(L-R) Gabi Sasai and Brady Ellison pose for a picture at the 2022 Archery World Cup Stage 1 on April 24, 2022 in Antalya, Turkey.
American Gabi Sasai is quickly figuring out the path to becoming one of rising stars in archery. Hard work and practice are givens. The secret sauce to improving is simple: capitalizing on the competition opportunities against the world’s best.
Sasai, a 16-year-old from Seattle, just made a big splash in her first world cup, winning a bronze medal with three-time Olympic medalist Brady Ellison in the team event in Turkey. Sasai was also the top American female finisher in Antalya.

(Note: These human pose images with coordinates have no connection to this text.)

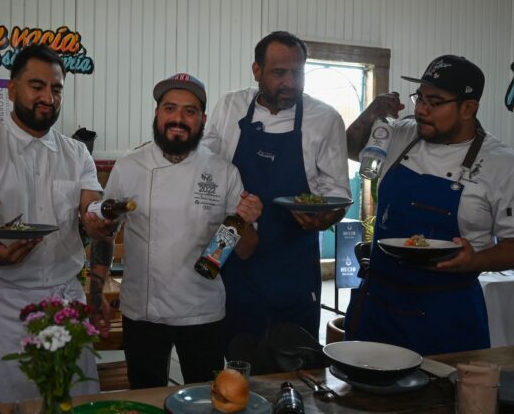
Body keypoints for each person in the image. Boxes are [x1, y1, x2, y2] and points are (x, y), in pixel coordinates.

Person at [0, 44, 110, 403]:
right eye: (36, 86)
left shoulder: (77, 153)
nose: (47, 98)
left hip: (64, 301)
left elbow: (91, 209)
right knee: (5, 403)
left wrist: (101, 222)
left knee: (71, 400)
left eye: (56, 89)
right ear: (12, 90)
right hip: (2, 305)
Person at [87, 73, 262, 388]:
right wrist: (96, 291)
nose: (178, 118)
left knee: (205, 401)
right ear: (156, 114)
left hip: (202, 313)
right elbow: (106, 233)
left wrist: (246, 220)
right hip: (141, 312)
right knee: (144, 398)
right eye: (169, 108)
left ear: (202, 120)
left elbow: (247, 249)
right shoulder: (129, 167)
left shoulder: (223, 172)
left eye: (189, 111)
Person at [344, 55, 514, 355]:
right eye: (419, 98)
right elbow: (349, 147)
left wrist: (475, 261)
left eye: (434, 101)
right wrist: (371, 112)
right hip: (379, 305)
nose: (421, 109)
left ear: (468, 107)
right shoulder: (401, 134)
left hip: (446, 315)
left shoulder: (501, 164)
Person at [202, 31, 350, 344]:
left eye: (297, 72)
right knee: (235, 361)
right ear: (257, 71)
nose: (290, 83)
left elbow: (337, 193)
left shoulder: (324, 119)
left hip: (292, 263)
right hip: (234, 257)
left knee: (294, 363)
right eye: (279, 73)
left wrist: (325, 217)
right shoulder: (231, 107)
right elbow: (206, 165)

The world cup schedule rolls on for Sasai with an event in Gwangju, South Korea, running May 16-22. She is ranked No. 85 in the world, and knows these events are steppingstones in her young career.
“I go there to soak everything up,” Sasai said. “I’m really excited to go to South Korea, because I’ve never been in continental Asia. So that is super cool. Outside of the archery competition, I can’t wait to see my international friends in the other delegations. It will be fun.”

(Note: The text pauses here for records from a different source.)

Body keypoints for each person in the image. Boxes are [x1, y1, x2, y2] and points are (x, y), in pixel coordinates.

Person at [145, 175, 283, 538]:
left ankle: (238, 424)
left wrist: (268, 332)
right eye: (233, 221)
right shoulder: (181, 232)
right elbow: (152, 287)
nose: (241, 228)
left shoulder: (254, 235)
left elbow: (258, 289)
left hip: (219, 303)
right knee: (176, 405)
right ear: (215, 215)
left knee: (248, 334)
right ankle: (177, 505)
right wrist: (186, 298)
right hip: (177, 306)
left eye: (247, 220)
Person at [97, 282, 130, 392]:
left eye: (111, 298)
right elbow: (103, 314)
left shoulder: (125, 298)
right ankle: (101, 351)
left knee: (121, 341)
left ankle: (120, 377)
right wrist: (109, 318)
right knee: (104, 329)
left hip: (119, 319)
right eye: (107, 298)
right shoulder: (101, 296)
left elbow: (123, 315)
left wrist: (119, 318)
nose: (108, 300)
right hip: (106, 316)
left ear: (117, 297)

Sasai’s positive experiences in Turkey may set her up to do well in Gwangju. She admits her first world cup was a lot to take in. Defusing pressure, dealing with top competitors, and paying attention to every detail were all lessons learned in person, with a little mentoring help from Ellison.
“You have no idea what it feels like. There is so much big energy out there that you have to deal with,” she said. “I’m expecting the cramped spaces, and you need to get on that target and go. They’re not polite about squeezing you out on the target. You have to know what you need to do and the conditions. I had to mentally desensitize myself to everything that was happening around me in Turkey. Once I understood that, it got easier. Brady was so chill and funny, so that helped.
“I feel less concerned going to South Korea, there is less unknown now to me. I am just going to the tournament with the expectation of doing my best and shooting well.”
Sasai started archery at 6, thanks to her dad David being a fan of the sport. Her success since then has resulted in a big collection of plaques, medals, and trophies. She stored her awards in a bag, dubbed the “shopping bag of glory”, until it broke. David replaced it with a plastic box (of glory) and the world cup bronze medal sits on the top of the stored stash in her room.